18

282 52 11
                                    

Gadis itu meronta-ronta. Tak peduli jahitan medisnya belum kering, ia berjalan terseok-seok diseret ke pintu. Bagai tak peduli pula putrinya yang puluhan kali mengucap kata ampun, sang ayahanda tetap pada pendiriannya.

"PERGI KAMU DARI SINI!!"

Tubuh gadis itu jatuh di atas lantai dengan keras disusul oleh koper hitam besar di sampingnya. Ia meringis bukan main sebab nyeri jahitan medis lalu kembali menoleh pada sang ayah yang tampak berapi-api menatapnya, ia bangkit dengan susah payah menghampiri ayahnya.

"Ayah, Bayung minta maaf. Tolong jangan usir aku, nanti aku tinggal di mana?"

"Seharusnya kamu udah pikirin waktu berbuat hal yang enggak-enggak sama pacar kamu itu!" Ayahnya membentak. "Cepat kasih anak sama uang tabungannya!" titahnya pada sang Istri.

"Mas, tolong, jangan usir—"

"Cepat kasih!!"

Ibu Lembayung dengan berat hati menyerahkan bayi berusia tiga hari di dekapannya pada Lembayung. Puluhan kata penenang telah ia utarakan pada suaminya yang berkepala batu. Sebab memang sudah sifatnya begitu, ayah Lembayung tak menggubrisnya dan akan tetap membuat Lembayung angkat kaki dari rumah.

"Saya menyekolahkan kamu buat bikin keluarga bangga, bukan bikin malu kayak gini!!"

"Aku janji nggak akan bikin keluarga kita malu. Ayah—"

"Jangan panggil saya begitu!!" Bentakan ayahnya membuat Lembayung terperanjat dan bayi di dalam gendongannya menangis kencang. "Saya kasih semua yang kamu butuh, yang kamu mau, kamu malah jadi seenaknya gini?!"

"Enggak Ayah—"

"Udah! Udah!! Sekarang kamu pergi dan jangan pernah kembali lagi! Hidup bebas aja sana tanpa aturan, jadi kamu bisa semena-mena ngelakuin apa aja tanpa memikirkan punya keluarga atau enggak!!"

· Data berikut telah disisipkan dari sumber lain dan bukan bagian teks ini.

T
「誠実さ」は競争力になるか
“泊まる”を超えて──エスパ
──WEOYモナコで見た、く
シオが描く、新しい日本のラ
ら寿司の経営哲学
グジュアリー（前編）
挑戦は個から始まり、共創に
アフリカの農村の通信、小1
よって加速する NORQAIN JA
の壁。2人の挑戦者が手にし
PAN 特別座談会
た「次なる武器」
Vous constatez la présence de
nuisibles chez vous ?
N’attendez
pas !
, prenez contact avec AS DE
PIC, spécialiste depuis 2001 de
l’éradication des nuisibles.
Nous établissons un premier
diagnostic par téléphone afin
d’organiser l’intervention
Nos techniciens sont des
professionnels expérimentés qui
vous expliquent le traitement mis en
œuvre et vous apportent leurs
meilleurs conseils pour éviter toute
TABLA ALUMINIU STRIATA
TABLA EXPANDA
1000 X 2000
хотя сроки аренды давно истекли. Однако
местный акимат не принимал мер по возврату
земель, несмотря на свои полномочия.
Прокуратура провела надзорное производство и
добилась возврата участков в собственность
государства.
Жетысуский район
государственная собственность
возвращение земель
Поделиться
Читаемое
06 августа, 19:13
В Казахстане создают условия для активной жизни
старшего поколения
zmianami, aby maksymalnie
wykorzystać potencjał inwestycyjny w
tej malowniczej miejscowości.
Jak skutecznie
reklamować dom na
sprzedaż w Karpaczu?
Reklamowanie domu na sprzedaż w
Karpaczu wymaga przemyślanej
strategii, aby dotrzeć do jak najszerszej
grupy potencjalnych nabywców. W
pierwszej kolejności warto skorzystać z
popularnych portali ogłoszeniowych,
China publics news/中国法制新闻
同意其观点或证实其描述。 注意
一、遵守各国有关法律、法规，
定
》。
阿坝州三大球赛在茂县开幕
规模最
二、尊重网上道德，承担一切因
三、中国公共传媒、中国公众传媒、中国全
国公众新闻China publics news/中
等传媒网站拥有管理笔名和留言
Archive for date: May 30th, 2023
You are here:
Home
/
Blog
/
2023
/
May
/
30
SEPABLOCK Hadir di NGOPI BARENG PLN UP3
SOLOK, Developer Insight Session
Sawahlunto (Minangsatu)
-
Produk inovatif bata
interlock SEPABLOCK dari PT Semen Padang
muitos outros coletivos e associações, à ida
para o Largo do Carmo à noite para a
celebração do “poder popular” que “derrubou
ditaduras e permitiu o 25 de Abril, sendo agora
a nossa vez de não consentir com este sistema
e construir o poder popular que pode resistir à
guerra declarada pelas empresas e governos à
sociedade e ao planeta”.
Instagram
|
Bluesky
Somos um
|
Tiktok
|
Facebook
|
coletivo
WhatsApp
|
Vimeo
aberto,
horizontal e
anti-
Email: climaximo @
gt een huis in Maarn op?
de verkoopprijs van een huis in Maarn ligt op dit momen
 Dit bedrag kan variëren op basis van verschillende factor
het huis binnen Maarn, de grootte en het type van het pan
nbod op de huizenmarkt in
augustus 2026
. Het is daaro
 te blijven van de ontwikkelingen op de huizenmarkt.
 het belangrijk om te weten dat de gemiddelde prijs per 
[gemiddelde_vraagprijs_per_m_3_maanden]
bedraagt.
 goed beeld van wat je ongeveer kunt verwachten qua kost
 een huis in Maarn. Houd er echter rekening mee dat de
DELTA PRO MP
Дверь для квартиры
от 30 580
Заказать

Lembayung menggeleng-geleng kuat kala ayah dan ibunya memilih masuk dan menutup pintu. Dirinya berkali-kali mengetuk pintu dan kembali memohon ampun tetapi hasilnya nihil, ia hanya bisa meraung penuh pilu dengan sahutan tangis sang bayi pula. Tangannya berkali-kali menepuk bokong bayinya yang terus menangis.

"Udah, jangan na—" Kalimatnya ia potong sendiri kala melihat presensi seseorang yang tiba-tiba mengambil alih bayi dalam gendongannya.

"Cup, cup. Jagoan, jangan nangis, ya," katanya menimang-nimang bayi berbalut bedong tersebut.

Lembayung terkejut bukan main melihat orang tersebut di sini. Terlebih lagi, koper hitam yang dibawa menjadi pusat perhatian Lembayung hingga keningnya mengerut. "A-Abhimanyu, kenapa kamu bawa koper ke sini?"

Pemuda yang masih mengenakan seragam sekolah putih abu itu menyunggingkan senyum kemudian tangannya terulur di hadapan Lembayung.

"Ayo, Kak. Kita pergi jauh dari sini sama-sama. Ke tempat di mana kamu bisa bernapas lega tanpa ada orang-orang yang akan ngomongin hal buruk tentang kamu."

"Bayung!"

Lembayung tersentak bukan main kala bahunya diguncang hingga membuat air matanya menetes.

"Eh, lo kenapa nangis?!" Selia yang merupakan si pelaku bertanya dengan khawatir.

"E-enggak. Nggak apa-apa," ujar Lembayung seraya menyeka air mata yang mendadak hadir dari pipinya.

"Lo keinget kejadian yang dulu, ya?" cicit Selia.

Lembayung mengangguk pelan. "Gue takut banget, Sel. Takut ayah masih marah."

"Yung, yang tau segalanya cuma Yang Maha Kuasa. Tugas kita di sini menjalani semampu kita." Selia berhenti sejenak. "Lo udah hebat banget bisa sampai di titik ini, ngelewatin semuanya sendirian. Sekarang tinggal satu tahap lagi, yaitu restu orang tua, termasuk ayah lo. Jelasin semuanya sama beliau, sisanya serahin sama Tuhan dan gue yakin apapun yang akan terjadi nanti itu pasti emang jalan terbaik buat lo."